◆ Okuma Metni ◆
---

Bedrettin KELEŞTEMUR


23 NİSAN ÇOCUK BAYRAMI

FİKİR BAHÇESİ


23 NİSAN ÇOCUK BAYRAMI

Bedrettin KELEŞTİMUR

Mondros’tan (30 Ekim 1918)- Mudanya’ya (11 Ekim 1922), “Ya İstiklâl, Ya Ölüm!” parolasıyla yola çıkılmıştır. Bu yol, bir milletin, İstiklal/ veya ‘var olma’ mücadelesidir. Bu tarihi mücadele, ‘esir milletlere de örnek teşkil edecektir.

Atatürk, Mondros Ateşkes Mütarekesine, önemli bir direniş örneği gösterecek tarihi hitabesinde şöyle diyecekler; “Cebren ve hile ile aziz vatanın bütün kaleleri zapt edilmiş, bütün tersanelerine girilmiş, bütün orduları dağıtılmış ve memleketin her köşesi bilfiil işgal edilmiş olabilir. Bütün bu şeraitten daha elim ve daha vahim olmak üzere, memleketin dâhilînde iktidara sahip olanlar, gaflet ve dalalet ve hatta hıyanet içinde bulunabilirler. Hatta bu iktidar sahipleri, şahsi menfaatlerini müstevlilerin siyasi emelleriyle tevhit edebilirler. Millet fakruzaruret içinde harap ve bitap düşmüş olabilir. Ey Türk istikbalinin evladı! İşte, bu ahval ve şerait içinde dahi vazifen, Türk istiklal ve cumhuriyetini kurtarmaktır.” İşte, Mondros’tan Mudanya’ya giden yolun adına bizler, “Ya İstiklâl, Ya Ölüm!” parolasıyla çıkılan, “İstiklal Savaşı…” veya “Milli Mücadele!” ismini veriyoruz. 

O mücadele ruhunun, 23 Nisan 1920 tarihinde inşa ettiği/ veya temel harcını bu milletin sinesinden büyük bir feyzle aldığı, “Türkiye Millet Meclisi’nin Açılışı…” gözyaşı medeniyetinin bir bakıma Anadolu’da, kendi tarihi kökleri üzerinde tekrar ihyasıdır. TBMM’nin açılışının 105.nci yılındayız.

---

◆ Çıkarılan Kayıtlar ◆
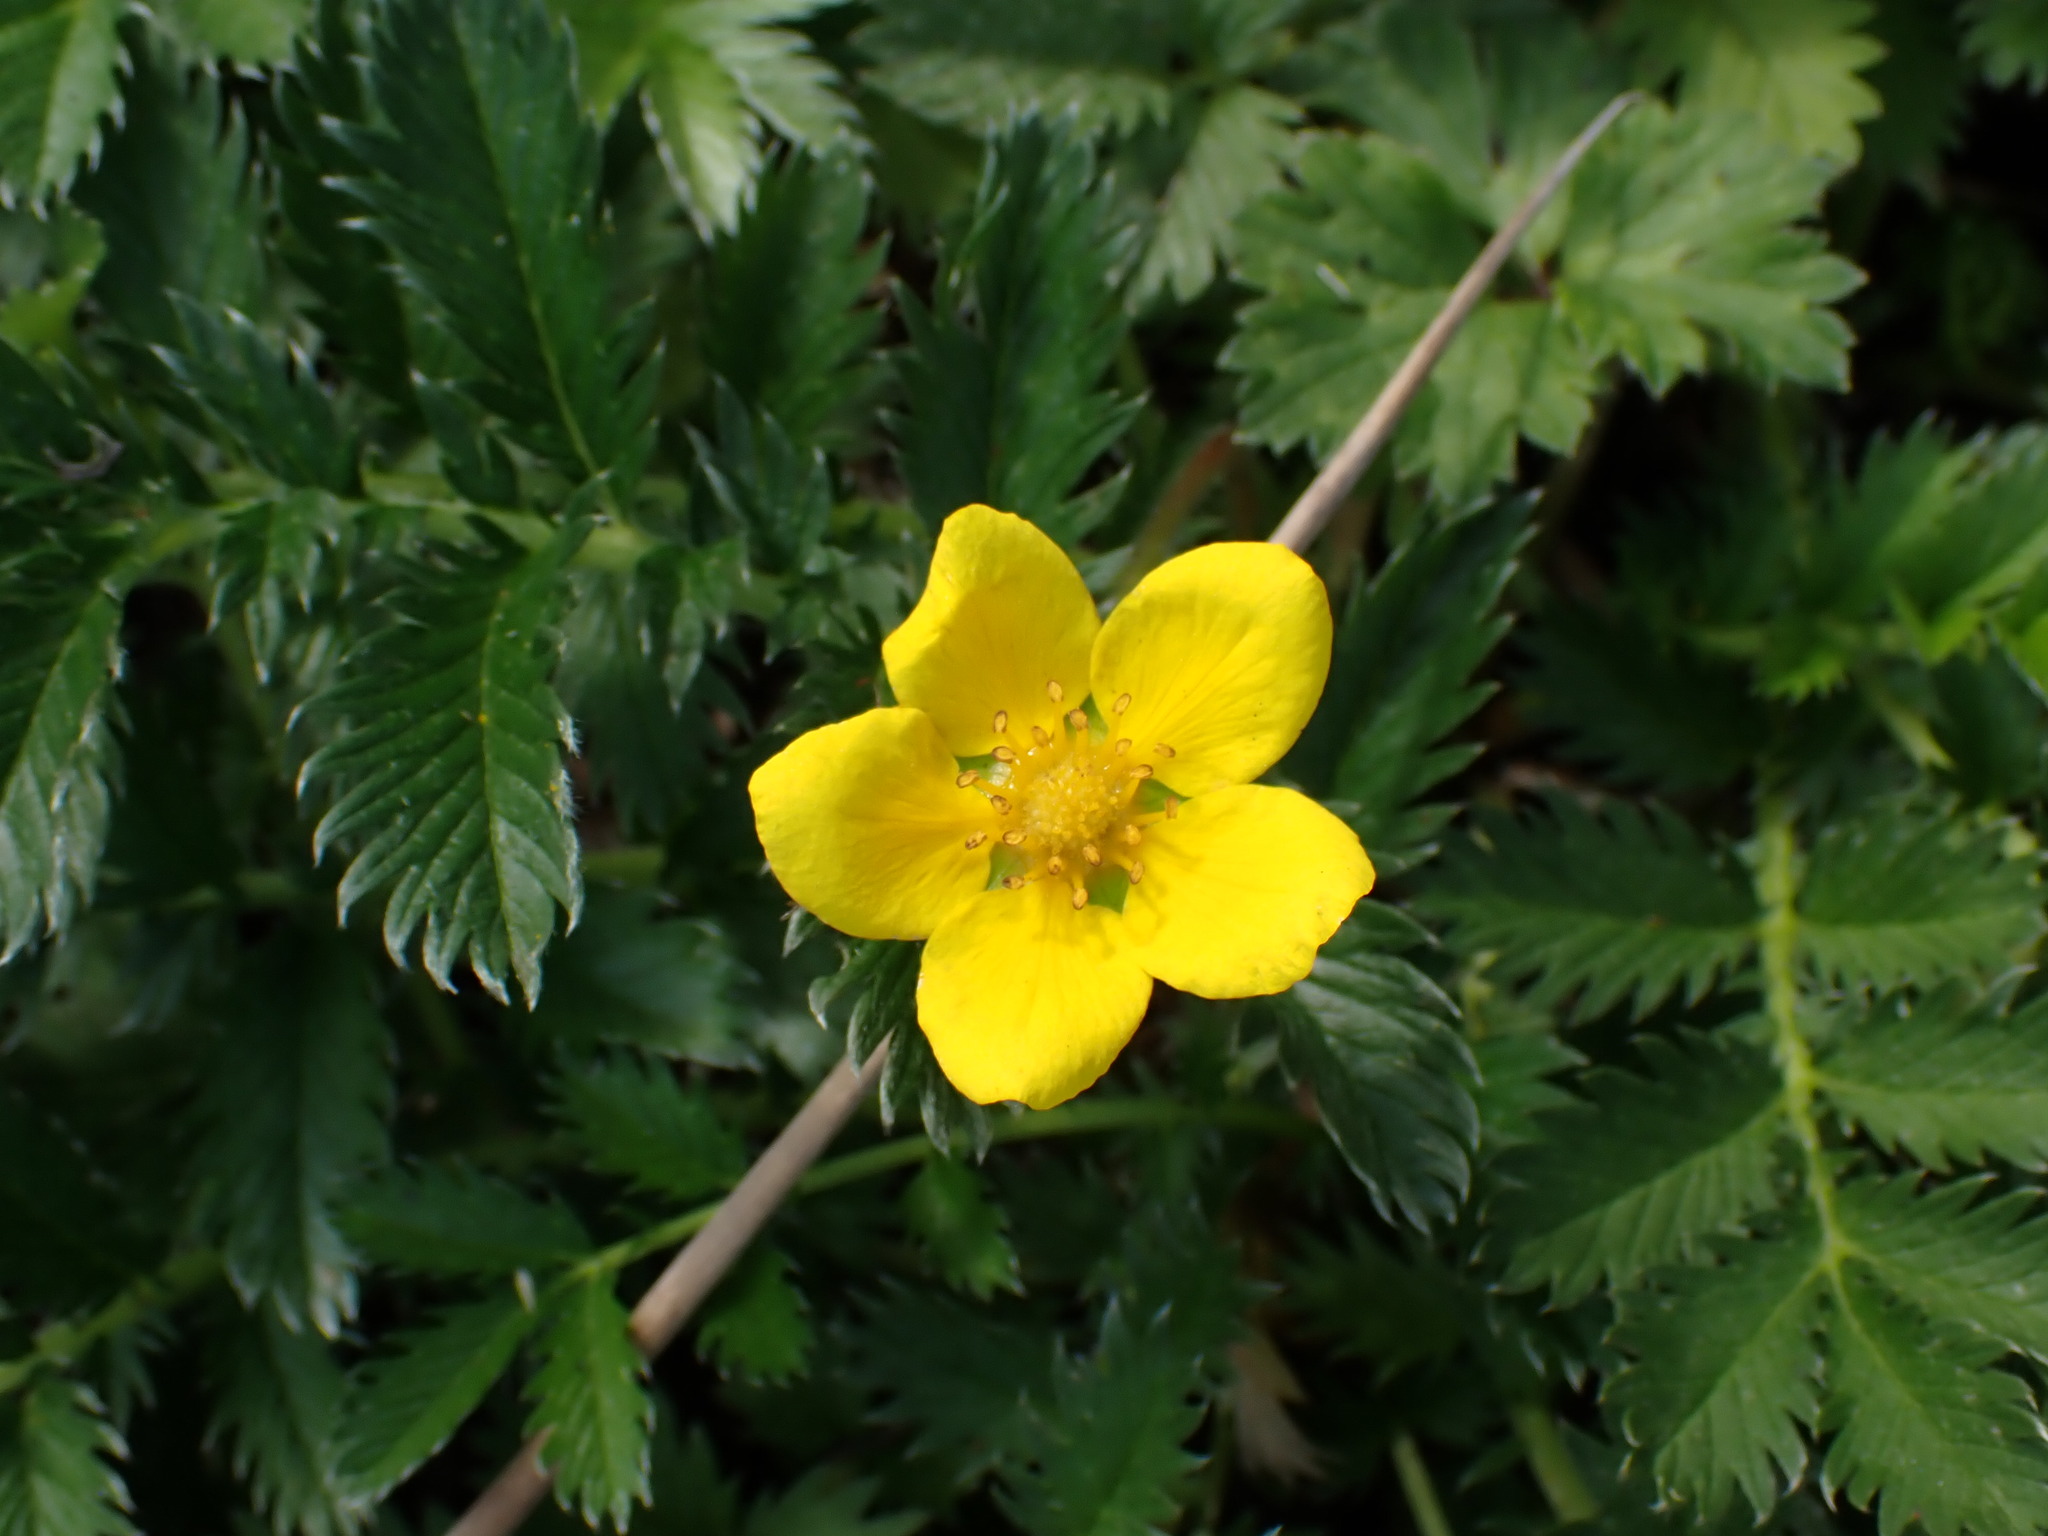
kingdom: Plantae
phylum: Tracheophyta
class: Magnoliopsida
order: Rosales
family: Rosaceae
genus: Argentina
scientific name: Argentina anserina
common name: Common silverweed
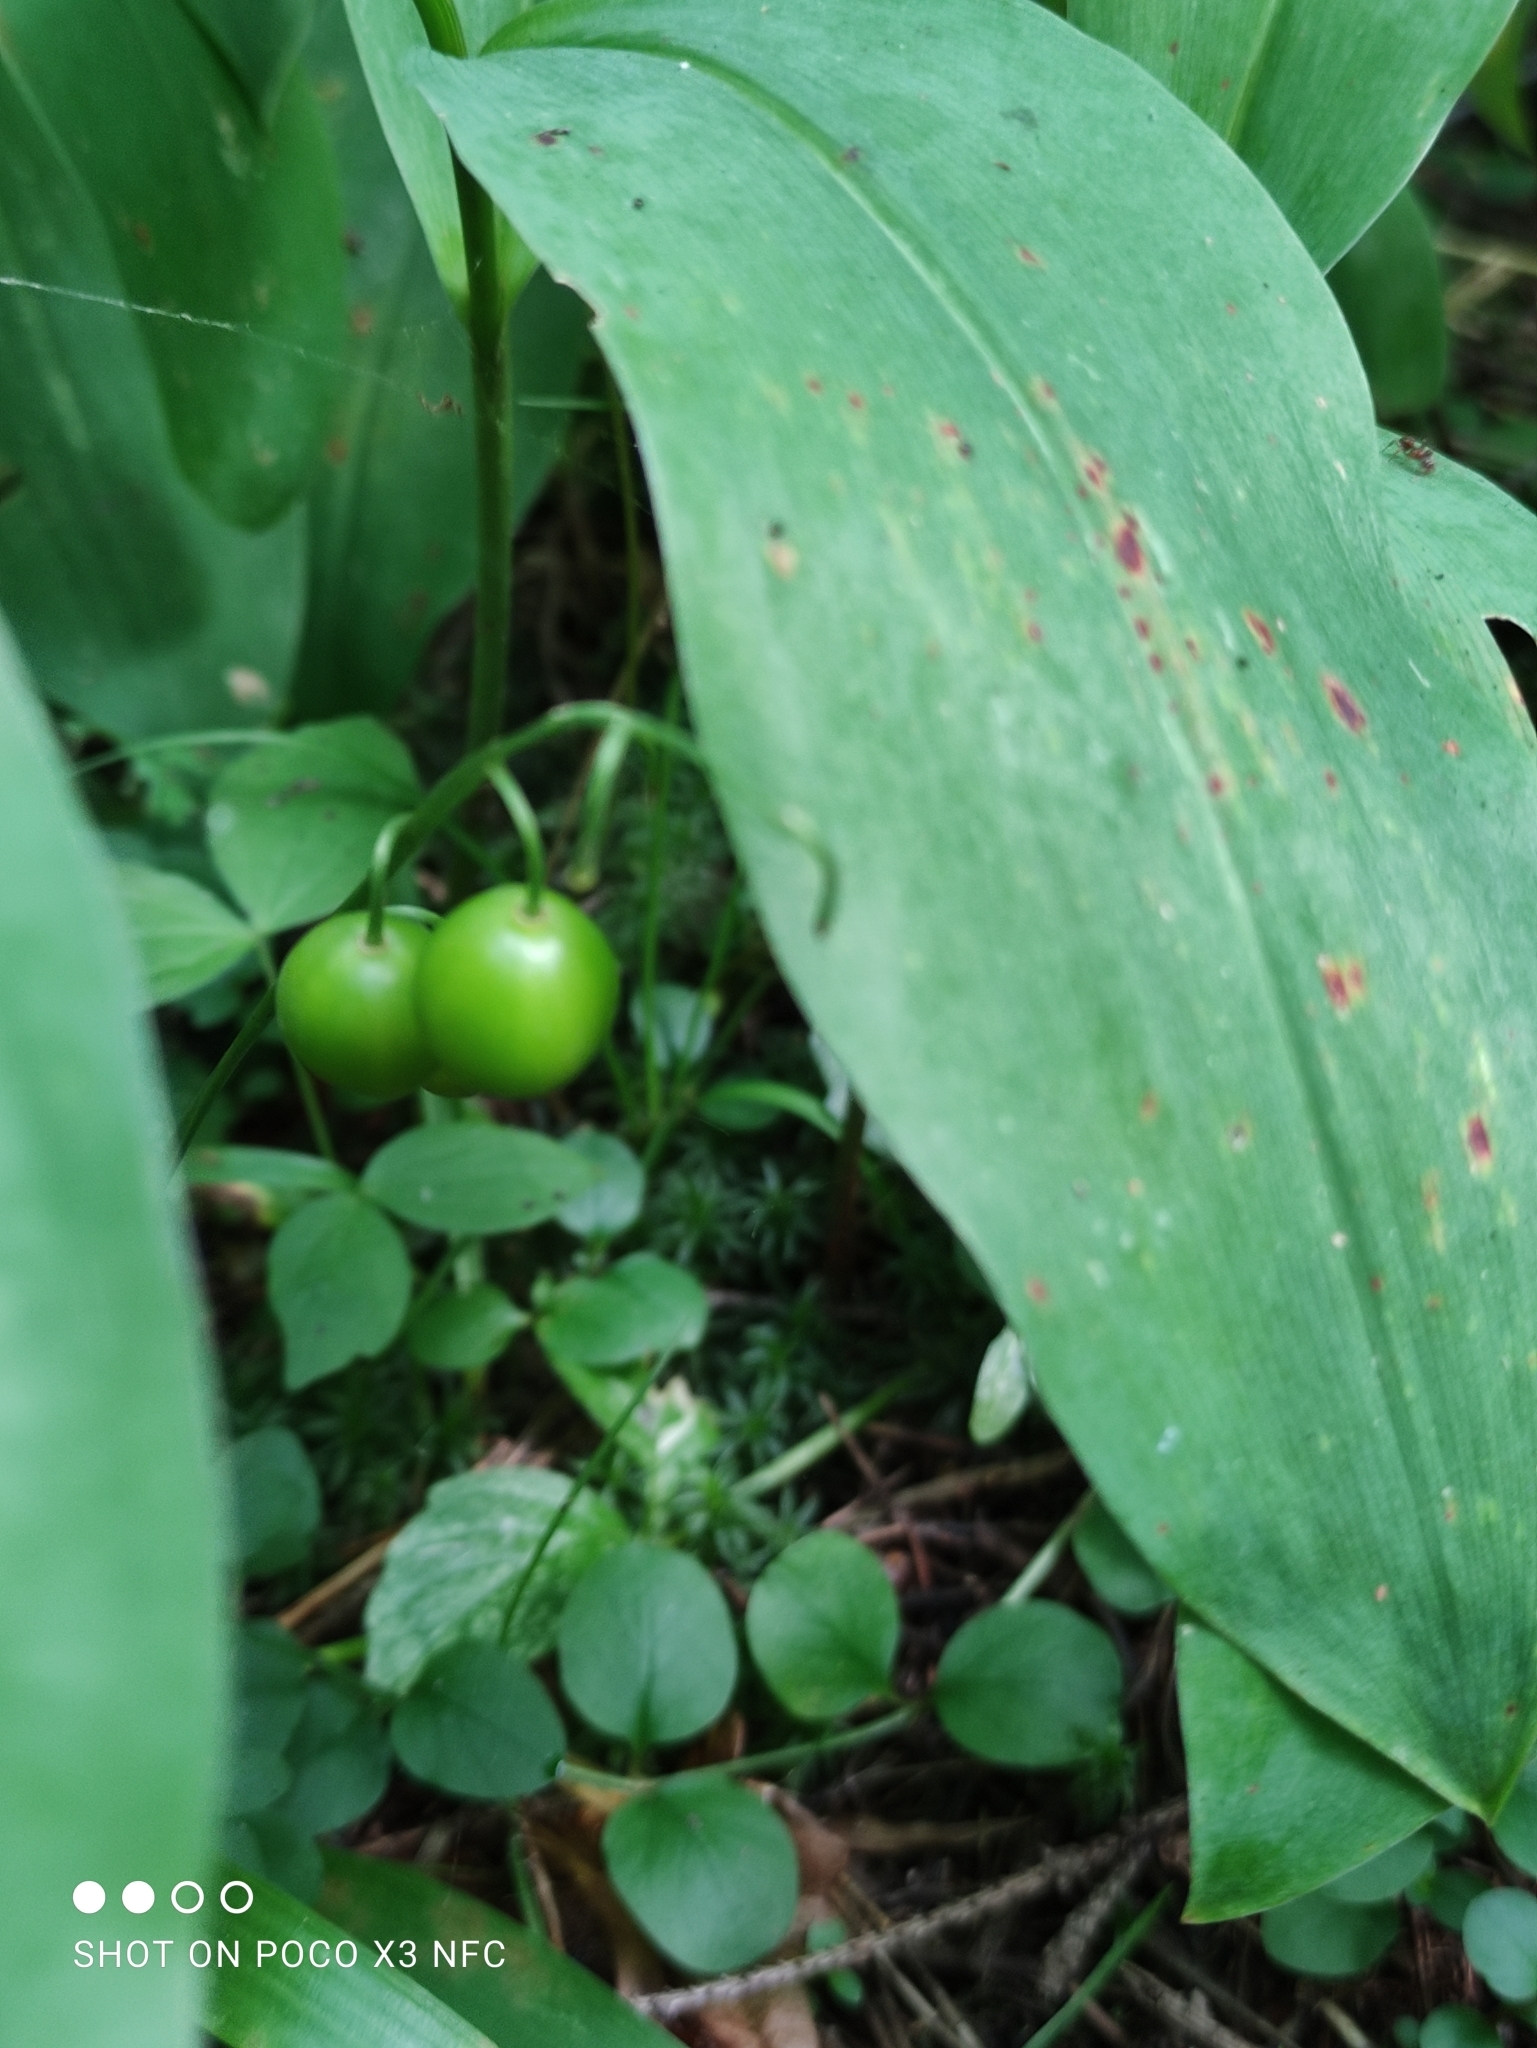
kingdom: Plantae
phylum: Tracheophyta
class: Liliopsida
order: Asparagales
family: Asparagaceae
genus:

---

◆ Yazılı Talimat A ◆
Canlıların âlemden yaygın adına kadar sınıflandırıldığı listenin bütün satırlarını hiç değiştirmeden döndür, ancak resimleri yanıta katma.
◆ Yazılı Talimat B ◆
TBMM'nin açılışını konu alan 23 Nisan yazısının devamını yaz.
23 Nisan yazısı ile canlıların sınıflandırıldığı liste birbirinden ayrı malzemelerdir.

◆ Yanıt A ◆
kingdom: Plantae
phylum: Tracheophyta
class: Magnoliopsida
order: Rosales
family: Rosaceae
genus: Argentina
scientific name: Argentina anserina
common name: Common silverweed
kingdom: Plantae
phylum: Tracheophyta
class: Liliopsida
order: Asparagales
family: Asparagaceae
genus:

◆ Yanıt B ◆
İlk Meclisi ve açılışını gözlerinizin önüne getirebiliyor musunuz? Biz buna, ‘tarihi tefekkür’ diyoruz. O anı yaşamak/ O ana dokunabilmek/ rabıta kurabilmek…

Gazi Mustafa Kemal Atatürk’ün emriyle bir takvim/ açılış programı uygulanır. T.B.M.M’sinin açılışıyla ilgili bütün program, Cuma Gününün kutsiyetine uygun olarak yapılacaktır. O gün bütün vekiller, “Hacı Bayram Veli Camisindedirler!” Cuma namazı birlikte eda edilecektir. Namazdan sonra ‘sakal-ı şerif ve sancak-ı şerif taşınarak daireye getirilecek’ 

Birlikte selât ve selâm getirilerek dualar okunacak, kurbanlar kesilecek… O günü hayal edebiliyor musunuz? Ankara vilayet merkezinde; Vali Bey’in organizasyon ile “hatim indirilecek ve Buhârî-i Şerif okutulur!” Hatmin geri kalan kısmı Cuma namazından sonra Meclis önünde/ Meclisin açılışında tamamlanmış olacaktır. İlk Mecliste, coğrafyanın müstesna isimleri yer alacaktır. İhlaslı, iradeli, imanlı bir Meclistir…

“Mustafa Kemal Atatürk, Ali Fuat Cebesoy, Hamdullah Suphi Tanrıöver, İbrahim Refik Saydam, İsmet İnönü, Kazım Karabekir, Mehmet Akif Ersoy, Emin Sazak, Hüseyin Avni Ulaş,

Ahmet Nüzhet Saraçoğlu, Celal Nuri İleri, Ali Fethi Okyar, Hüseyin Hüsnü Işık, Mahmut Esat Bozkurt, Refet Bele, Yunus Nadi, Hasan Basri Çantay, Kazım Özalp, Refik Koraltan, Fevzi Çakmak, Mehmet Rıfat Börekçi, Tevfik Rüştü Aras, Fahrettin Altay, Rauf Orbay, Celal Bayar…” Ne güzel isimler bütün bunlar!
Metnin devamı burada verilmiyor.